Center for Bioelectronics and Biosensors, Biodesign Institute, School of Electrical, Energy and Computer Engineering, Arizona State University , Tempe, Arizona 85287-5801, United States.
ACS Nano. 2015 Jan 27;9(1):88-94. doi: 10.1021/nn506280t. Epub 2014 Dec 31.

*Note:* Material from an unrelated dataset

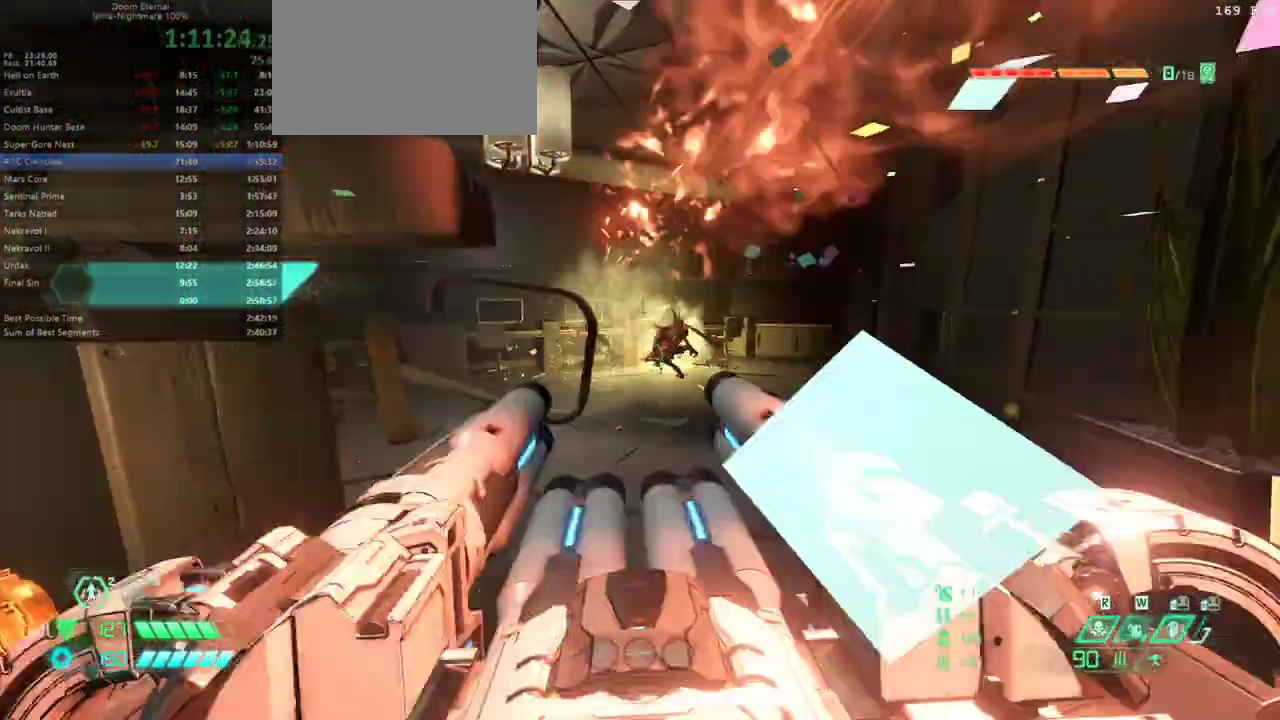
{"keys": ["fw"], "events": [[267, "fw", "up"], [467, "fw", "down"]]}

Studying the structural and charge transport properties in DNA is important for unraveling molecular scale processes and developing device applications of DNA molecules. Here we study the effect of mechanical stretching-induced structural changes on charge transport in single DNA molecules. The charge transport follows the hopping mechanism for DNA molecules with lengths varying from 6 to 26 base pairs, but the conductance is highly sensitive to mechanical stretching, showing an abrupt decrease at surprisingly short stretching distances and weak dependence on DNA length. We attribute this force-induced conductance decrease to the breaking of hydrogen bonds in the base pairs at the end of the sequence and describe the data with a mechanical model.
研究 DNA 的结构和电荷输运性质对于揭示分子尺度过程和开发 DNA 分子的器件应用非常重要。在这里,我们研究了机械拉伸诱导的结构变化对单链 DNA 分子电荷输运的影响。对于长度从 6 到 26 个碱基对的 DNA 分子,电荷输运遵循跳跃机制,但电导对机械拉伸非常敏感,在令人惊讶的短拉伸距离下急剧下降,并且与 DNA 长度的依赖性较弱。我们将这种力诱导的电导降低归因于序列末端碱基对中氢键的断裂,并使用力学模型描述了这些数据。